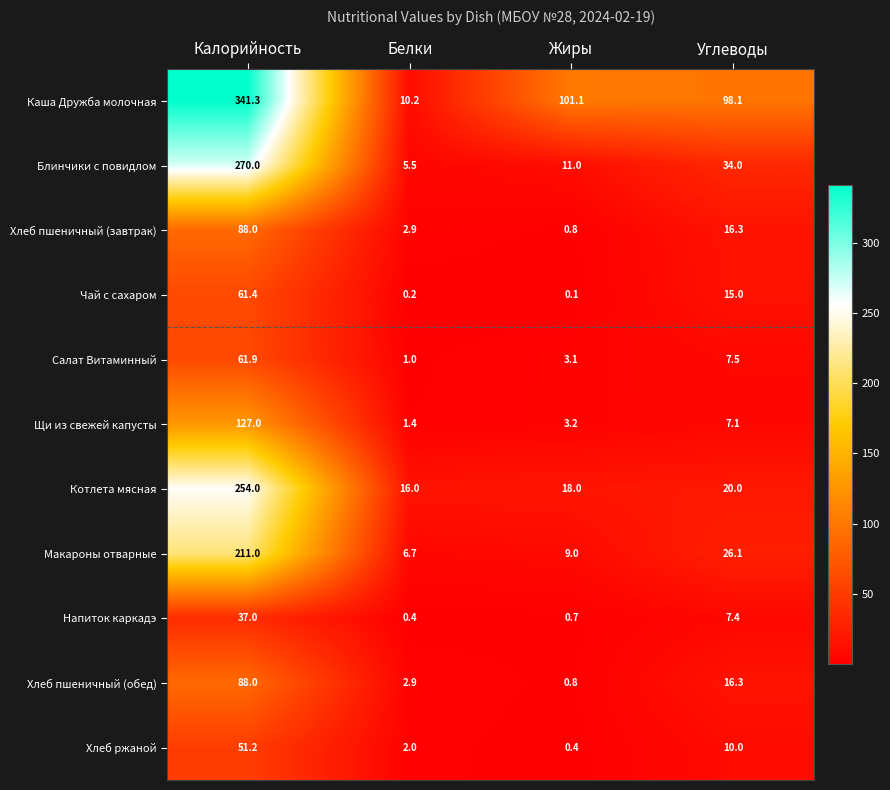

At which category is the sum across all series the highest?

Калорийность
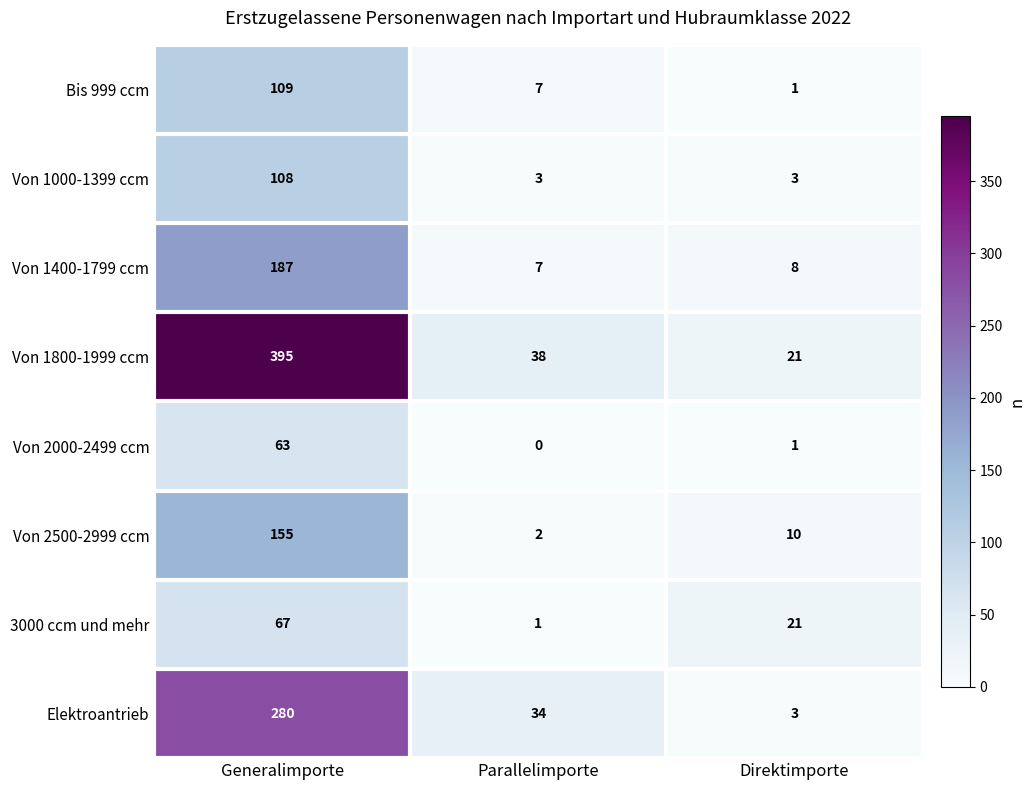

Reading left to right, extract all data points from this chart.

Bis 999 ccm: 109	7	1
Von 1000-1399 ccm: 108	3	3
Von 1400-1799 ccm: 187	7	8
Von 1800-1999 ccm: 395	38	21
Von 2000-2499 ccm: 63	0	1
Von 2500-2999 ccm: 155	2	10
3000 ccm und mehr: 67	1	21
Elektroantrieb: 280	34	3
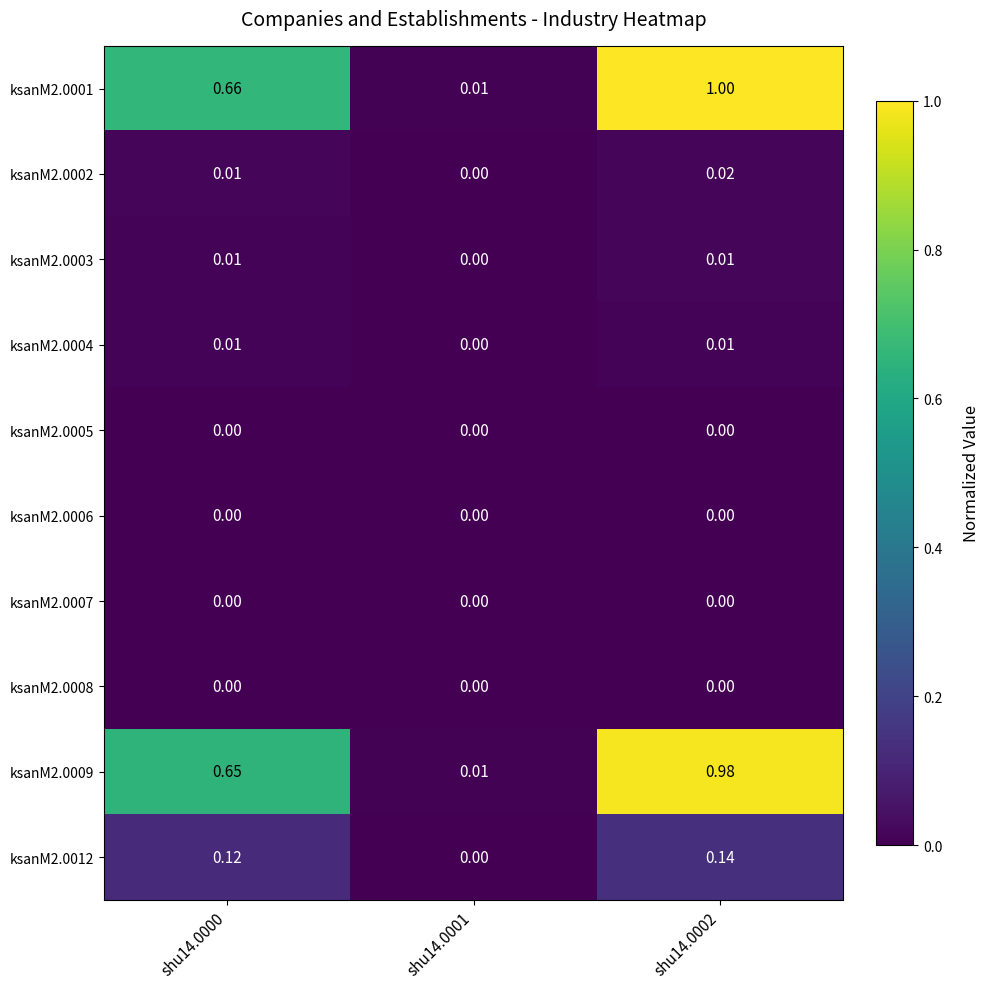

Between shu14.0001 and shu14.0000, which is larger?

shu14.0000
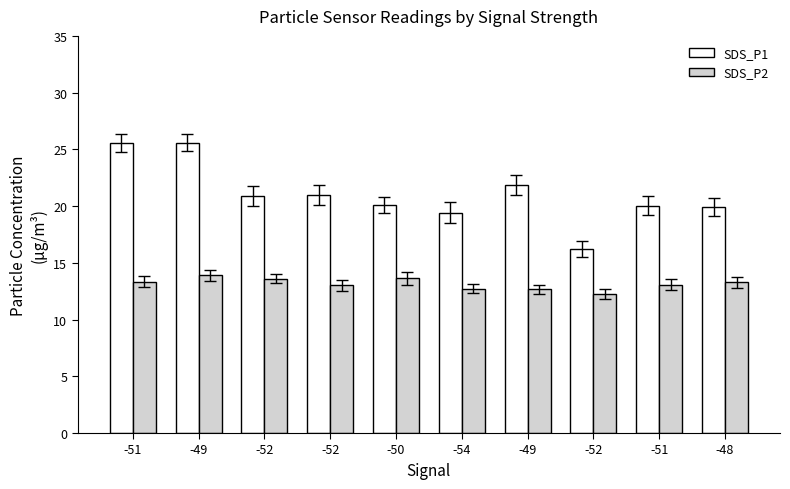

At which label is SDS_P2 closest to 13?

-52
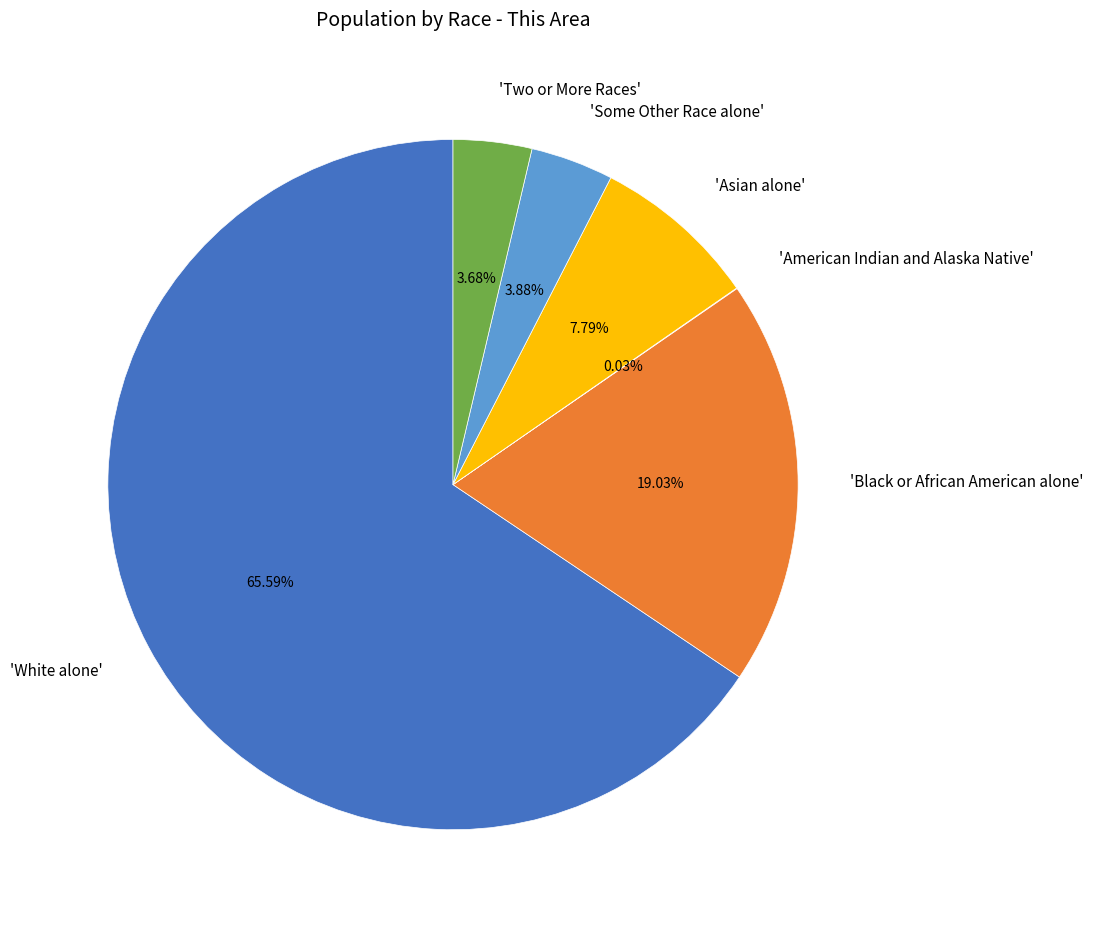

Which slice is the largest?

'White alone'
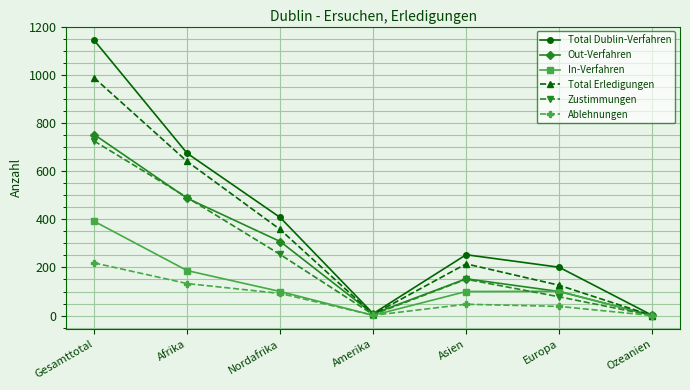

At which label is Total Dublin-Verfahren closest to 573?

Afrika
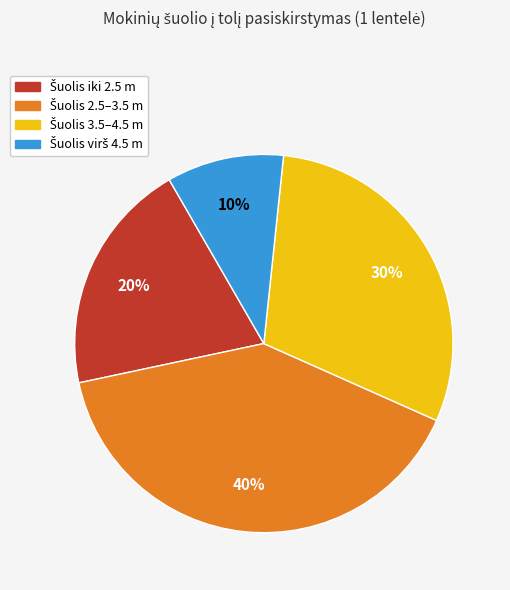

Does any single category account for the majority?

No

REQUIRED WORK:
Reproduce every item above exactly, omitting the pictures from your copy.

WRITTEN ANSWER:
At which category is the sum across all series the highest?

Калорийность

Reading left to right, extract all data points from this chart.

Bis 999 ccm: 109	7	1
Von 1000-1399 ccm: 108	3	3
Von 1400-1799 ccm: 187	7	8
Von 1800-1999 ccm: 395	38	21
Von 2000-2499 ccm: 63	0	1
Von 2500-2999 ccm: 155	2	10
3000 ccm und mehr: 67	1	21
Elektroantrieb: 280	34	3

Between shu14.0001 and shu14.0000, which is larger?

shu14.0000

At which label is SDS_P2 closest to 13?

-52

Which slice is the largest?

'White alone'

At which label is Total Dublin-Verfahren closest to 573?

Afrika

Does any single category account for the majority?

No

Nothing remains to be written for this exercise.